# DOCUMENT PASSAGE:
I think I’ve always been depressed. Now I am more self-aware and I know how my depression manifests itself, I can identify moments where those symptoms were apparent years ago. The slightest mistake or set back at school would send me in to an inconsolable state. I’m sure my parents and teachers just thought I was ‘sensitive’. I also often cried myself to sleep as a child, not knowing why I felt sad. I never told anyone – as though it was something to be ashamed about. Even then I felt like no one would understand.
I was formally diagnosed with clinical depression six years ago, aged 24. Even now very few of my friends and colleagues know about it and I have never openly discussed it with my two siblings – although I’m sure my parents have told them. I’m not entirely sure why this is the case; it could be that I’m just a private person, although it is more likely down to an irrational fear of acceptance.
However, I could not keep it a secret from my parents. All too often I’ve turned up on their doorstep, incoherent with distress. They are exceptionally patient with me but, try as they might, they still don’t fully understand my condition. It doesn’t stop me from talking to them about it but my mum will say things like: “Everyone has problems”; “At least you’re on the property ladder” or “Well it could be worse, you could live in Syria.” I think my parents are of the opinion that depression means I believe my life and my problems to be worse than other people’s. Those of you who also have depression know that simply isn’t the case. I still have perspective: I am lucky enough to have a secure job; I own my own house and have an adorable dog for company. In many ways this makes things worse… I feel guilty for feeling depressed when my life really isn’t that bad. But depression isn’t caused by one event or catastrophe. Depression is an inability to cope with the everyday things. Menial tasks like washing up become an insurmountable obstruction that you can’t see a way around. Yes, you could just do the washing up, but depression also removes that logical voice in your brain to the point where you can’t see the obvious.
My mum, being a practical woman, asked me last week what would be the one thing I could change to make me feel better or make my life happier (again, she thinks depression is a cause-and-effect condition). After some consideration, I told her the truth: I would change myself; I hate myself. I think, for the first time in the six years since I’ve been diagnosed, that made her realise what I’m up against.
I can safely say that right now I am at my lowest ebb. I have never felt worse. Sometimes I wish other people could hear inside my head just so they could understand the things my mind tells me and the words it uses. Idiot. Pathetic. Useless. Failure. It’s no wonder you’re on your own and you don’t have any friends. Why would anyone want to spend time with you? All you do is mess things up. Everyone’s lives would be easier if you weren’t here.

# EXERCISE 1:
In the account of living with depression, at what age was the writer formally diagnosed with clinical depression?
# EXERCISE 2:
Carry on the first-person account of depression, starting after its last sentence.

# PROVIDED RECORDS:
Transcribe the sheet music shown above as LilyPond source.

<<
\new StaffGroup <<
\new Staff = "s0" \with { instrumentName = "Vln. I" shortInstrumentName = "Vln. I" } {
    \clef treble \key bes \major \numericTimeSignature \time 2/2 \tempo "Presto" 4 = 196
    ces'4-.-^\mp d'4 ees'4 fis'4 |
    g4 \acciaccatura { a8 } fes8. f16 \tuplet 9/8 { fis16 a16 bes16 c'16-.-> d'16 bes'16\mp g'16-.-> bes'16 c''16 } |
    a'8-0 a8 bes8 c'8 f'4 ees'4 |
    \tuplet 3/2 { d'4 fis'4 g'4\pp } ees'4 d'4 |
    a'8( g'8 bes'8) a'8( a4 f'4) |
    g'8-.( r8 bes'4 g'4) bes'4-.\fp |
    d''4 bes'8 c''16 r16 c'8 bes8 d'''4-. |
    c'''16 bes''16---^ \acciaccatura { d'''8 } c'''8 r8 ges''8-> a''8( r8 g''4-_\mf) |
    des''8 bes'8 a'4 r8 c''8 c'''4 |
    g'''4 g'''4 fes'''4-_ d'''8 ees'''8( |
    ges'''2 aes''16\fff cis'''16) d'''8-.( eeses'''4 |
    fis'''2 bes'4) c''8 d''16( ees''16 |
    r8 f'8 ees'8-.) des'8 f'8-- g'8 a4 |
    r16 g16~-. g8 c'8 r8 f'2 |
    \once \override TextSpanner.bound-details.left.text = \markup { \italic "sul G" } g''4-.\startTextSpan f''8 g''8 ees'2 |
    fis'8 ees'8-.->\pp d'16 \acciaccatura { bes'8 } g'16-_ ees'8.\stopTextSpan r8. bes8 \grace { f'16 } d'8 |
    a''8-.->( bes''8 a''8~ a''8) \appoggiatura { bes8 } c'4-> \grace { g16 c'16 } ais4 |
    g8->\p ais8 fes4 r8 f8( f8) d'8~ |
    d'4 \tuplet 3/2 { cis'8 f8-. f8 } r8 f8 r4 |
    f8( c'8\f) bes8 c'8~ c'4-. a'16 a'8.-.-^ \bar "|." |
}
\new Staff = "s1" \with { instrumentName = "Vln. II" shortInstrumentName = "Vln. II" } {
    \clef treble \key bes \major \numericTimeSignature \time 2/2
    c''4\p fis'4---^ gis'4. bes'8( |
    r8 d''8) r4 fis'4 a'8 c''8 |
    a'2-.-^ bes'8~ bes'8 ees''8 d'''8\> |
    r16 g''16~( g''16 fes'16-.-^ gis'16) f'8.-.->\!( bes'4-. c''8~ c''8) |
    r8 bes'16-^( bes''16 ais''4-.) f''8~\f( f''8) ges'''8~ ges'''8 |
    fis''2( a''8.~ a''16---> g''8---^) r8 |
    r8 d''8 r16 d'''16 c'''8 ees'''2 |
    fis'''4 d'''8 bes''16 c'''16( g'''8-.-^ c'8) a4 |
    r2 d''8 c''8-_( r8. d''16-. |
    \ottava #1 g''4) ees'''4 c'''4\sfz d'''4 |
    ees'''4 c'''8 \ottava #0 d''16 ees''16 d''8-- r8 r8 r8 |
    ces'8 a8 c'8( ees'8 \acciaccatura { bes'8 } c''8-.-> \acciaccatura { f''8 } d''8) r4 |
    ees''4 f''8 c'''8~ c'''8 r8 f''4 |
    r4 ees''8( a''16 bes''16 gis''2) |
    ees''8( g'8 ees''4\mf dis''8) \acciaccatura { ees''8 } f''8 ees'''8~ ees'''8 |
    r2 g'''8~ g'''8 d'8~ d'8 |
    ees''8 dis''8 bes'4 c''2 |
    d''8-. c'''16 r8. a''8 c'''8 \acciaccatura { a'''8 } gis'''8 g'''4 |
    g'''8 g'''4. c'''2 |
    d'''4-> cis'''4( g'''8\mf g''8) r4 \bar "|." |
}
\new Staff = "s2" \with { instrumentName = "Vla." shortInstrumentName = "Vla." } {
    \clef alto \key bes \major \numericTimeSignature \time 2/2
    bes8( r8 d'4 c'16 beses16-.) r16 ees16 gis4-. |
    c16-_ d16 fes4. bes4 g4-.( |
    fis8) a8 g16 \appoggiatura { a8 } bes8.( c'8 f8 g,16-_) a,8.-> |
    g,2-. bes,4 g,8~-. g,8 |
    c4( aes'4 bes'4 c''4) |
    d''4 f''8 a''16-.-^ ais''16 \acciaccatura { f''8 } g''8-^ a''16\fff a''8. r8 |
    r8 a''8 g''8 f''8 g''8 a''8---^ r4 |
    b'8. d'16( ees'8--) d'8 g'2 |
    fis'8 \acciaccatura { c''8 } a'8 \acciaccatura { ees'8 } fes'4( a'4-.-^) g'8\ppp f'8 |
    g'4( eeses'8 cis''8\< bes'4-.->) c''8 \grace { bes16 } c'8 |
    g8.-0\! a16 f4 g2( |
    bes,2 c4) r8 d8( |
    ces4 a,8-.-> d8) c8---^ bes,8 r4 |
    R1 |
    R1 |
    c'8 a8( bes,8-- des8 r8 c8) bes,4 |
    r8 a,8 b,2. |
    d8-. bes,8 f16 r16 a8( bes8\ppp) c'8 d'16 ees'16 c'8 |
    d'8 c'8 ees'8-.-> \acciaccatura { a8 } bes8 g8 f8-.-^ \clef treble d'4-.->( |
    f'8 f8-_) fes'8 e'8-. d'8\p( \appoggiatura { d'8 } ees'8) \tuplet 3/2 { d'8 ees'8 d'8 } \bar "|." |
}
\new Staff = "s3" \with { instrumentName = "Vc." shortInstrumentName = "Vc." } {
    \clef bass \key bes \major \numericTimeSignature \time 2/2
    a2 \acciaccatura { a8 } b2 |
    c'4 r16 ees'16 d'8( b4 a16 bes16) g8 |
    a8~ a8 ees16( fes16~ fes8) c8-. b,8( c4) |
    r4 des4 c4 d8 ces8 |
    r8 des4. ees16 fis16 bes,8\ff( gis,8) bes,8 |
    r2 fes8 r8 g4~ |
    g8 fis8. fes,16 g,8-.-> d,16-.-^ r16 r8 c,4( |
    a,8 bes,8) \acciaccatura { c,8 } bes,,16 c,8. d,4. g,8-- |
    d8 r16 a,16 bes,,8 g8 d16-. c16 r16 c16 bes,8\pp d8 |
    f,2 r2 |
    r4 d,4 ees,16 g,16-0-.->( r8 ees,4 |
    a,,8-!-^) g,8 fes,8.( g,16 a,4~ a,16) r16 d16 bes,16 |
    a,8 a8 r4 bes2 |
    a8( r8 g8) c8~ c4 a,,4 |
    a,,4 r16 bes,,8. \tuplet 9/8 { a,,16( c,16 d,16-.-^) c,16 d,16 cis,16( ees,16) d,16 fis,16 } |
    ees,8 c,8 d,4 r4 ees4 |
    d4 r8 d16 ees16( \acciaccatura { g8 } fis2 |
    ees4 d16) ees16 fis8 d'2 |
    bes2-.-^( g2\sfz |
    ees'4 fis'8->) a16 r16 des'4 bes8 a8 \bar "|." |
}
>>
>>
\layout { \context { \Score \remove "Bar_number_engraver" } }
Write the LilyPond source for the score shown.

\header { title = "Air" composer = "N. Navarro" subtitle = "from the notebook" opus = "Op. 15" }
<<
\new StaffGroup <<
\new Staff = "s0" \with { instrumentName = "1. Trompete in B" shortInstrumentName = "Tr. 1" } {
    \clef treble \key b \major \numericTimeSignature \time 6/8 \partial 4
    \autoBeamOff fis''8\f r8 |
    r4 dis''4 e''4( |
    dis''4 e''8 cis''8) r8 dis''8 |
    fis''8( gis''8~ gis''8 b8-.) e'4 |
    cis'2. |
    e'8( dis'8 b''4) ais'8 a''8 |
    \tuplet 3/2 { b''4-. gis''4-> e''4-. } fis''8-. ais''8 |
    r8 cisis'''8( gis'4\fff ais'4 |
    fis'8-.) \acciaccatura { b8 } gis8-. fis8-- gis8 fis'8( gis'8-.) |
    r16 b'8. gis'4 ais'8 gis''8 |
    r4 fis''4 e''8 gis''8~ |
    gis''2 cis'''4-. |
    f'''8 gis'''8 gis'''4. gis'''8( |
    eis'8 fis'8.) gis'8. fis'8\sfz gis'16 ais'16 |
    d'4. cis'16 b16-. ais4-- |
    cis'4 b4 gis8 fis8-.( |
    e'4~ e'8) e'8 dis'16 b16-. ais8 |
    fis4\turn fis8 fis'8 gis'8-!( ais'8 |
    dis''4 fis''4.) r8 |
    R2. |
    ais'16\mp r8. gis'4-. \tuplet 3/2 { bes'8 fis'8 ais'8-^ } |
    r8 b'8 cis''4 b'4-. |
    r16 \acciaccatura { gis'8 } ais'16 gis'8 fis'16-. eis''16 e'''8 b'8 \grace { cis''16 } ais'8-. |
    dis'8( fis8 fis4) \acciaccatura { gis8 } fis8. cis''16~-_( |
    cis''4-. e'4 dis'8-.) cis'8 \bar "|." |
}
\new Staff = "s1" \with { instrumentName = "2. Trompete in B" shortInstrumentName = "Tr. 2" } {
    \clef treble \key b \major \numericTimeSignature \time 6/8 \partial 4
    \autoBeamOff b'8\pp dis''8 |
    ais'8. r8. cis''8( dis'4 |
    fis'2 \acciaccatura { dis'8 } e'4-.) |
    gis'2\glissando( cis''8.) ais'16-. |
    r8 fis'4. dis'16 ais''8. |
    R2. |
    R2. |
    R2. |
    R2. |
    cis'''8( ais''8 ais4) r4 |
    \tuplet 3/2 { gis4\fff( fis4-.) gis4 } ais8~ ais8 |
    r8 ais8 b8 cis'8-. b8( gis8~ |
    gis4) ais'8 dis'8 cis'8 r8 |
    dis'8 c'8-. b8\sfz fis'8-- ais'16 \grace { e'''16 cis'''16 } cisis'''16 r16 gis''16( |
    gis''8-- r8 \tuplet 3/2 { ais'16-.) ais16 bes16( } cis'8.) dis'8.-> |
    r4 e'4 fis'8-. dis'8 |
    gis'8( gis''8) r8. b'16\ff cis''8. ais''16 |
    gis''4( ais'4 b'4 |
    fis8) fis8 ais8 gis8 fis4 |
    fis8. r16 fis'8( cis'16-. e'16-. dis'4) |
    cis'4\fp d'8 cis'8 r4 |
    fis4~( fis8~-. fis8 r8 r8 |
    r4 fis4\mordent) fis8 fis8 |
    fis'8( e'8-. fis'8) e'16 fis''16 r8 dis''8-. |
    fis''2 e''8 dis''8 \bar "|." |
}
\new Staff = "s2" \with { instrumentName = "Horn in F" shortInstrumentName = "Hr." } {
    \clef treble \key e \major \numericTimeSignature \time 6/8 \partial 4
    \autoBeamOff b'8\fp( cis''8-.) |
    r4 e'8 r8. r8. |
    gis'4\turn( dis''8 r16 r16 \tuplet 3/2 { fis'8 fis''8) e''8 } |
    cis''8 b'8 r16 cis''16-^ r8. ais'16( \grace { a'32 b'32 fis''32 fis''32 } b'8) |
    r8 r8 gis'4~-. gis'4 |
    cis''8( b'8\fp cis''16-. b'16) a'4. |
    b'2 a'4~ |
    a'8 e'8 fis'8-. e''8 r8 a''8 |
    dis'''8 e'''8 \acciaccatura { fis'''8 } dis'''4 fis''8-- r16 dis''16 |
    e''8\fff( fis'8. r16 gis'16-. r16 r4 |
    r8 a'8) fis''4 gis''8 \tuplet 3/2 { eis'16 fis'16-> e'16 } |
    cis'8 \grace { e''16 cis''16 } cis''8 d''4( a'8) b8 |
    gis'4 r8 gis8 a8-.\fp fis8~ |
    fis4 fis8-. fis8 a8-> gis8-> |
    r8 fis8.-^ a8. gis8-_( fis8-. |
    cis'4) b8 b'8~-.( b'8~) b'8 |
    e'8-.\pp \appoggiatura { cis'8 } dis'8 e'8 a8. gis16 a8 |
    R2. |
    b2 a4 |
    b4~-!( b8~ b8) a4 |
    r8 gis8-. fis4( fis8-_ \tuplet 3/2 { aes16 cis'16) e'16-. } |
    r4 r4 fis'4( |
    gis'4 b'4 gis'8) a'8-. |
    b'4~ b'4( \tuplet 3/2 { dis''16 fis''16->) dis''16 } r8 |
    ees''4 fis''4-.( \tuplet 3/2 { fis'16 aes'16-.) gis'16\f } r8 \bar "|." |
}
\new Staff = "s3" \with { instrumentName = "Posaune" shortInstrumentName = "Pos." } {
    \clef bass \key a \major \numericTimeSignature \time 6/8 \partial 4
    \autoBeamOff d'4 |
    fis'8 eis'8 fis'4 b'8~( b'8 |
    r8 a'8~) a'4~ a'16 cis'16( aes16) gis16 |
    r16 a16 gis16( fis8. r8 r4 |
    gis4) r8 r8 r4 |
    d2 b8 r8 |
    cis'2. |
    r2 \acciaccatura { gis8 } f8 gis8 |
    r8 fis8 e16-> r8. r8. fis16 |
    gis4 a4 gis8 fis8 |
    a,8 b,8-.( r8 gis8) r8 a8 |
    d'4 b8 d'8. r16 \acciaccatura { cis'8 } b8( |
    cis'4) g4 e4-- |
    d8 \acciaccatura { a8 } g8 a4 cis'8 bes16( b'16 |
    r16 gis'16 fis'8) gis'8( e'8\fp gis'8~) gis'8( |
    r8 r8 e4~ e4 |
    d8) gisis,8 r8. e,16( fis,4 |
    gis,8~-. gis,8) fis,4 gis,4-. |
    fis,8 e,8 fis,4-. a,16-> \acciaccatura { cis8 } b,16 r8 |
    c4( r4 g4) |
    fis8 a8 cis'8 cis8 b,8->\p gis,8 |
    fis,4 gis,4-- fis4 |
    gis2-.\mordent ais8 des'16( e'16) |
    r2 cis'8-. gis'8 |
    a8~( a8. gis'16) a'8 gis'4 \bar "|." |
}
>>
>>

# WRITTEN RESPONSE 1:
24

# WRITTEN RESPONSE 2:
It frightens me to admit that last part. Until now, the only person I have admitted it to is my doctor. I am confident that I wouldn’t act on it but the fact I’m even thinking it is terrifying. This is how I know I am at my lowest ever point; I used to pride myself on how my depression had never been so bad that I’d contemplated death. I guess that’s another failure to add to the list.
Yet, within this fog, I’ve finally realised that I will never recover from this – not permanently anyway. A lot of people online talk about “recovery” and it always seemed so elusive to me; I used to beat myself up every time I couldn’t get out of bed or needed a dose increase of my antidepressants. I thought I was to blame – I just wasn’t trying hard enough to overcome it. Perhaps I didn’t want it enough… maybe I even liked feeling sorry for myself. But I realise now that recovery, if it ever happens, is only temporary. Depression can’t be patched up in a few weeks or removed like a melanoma. Depression comes and goes like the tide; sometimes it’s miles away but other times it’s so close it floods over the barriers you have built to protect yourself. So recovery – if you can call it that – isn’t about eliminating the water and creating a drought. It’s about learning to stay afloat regardless of how high the tide might be.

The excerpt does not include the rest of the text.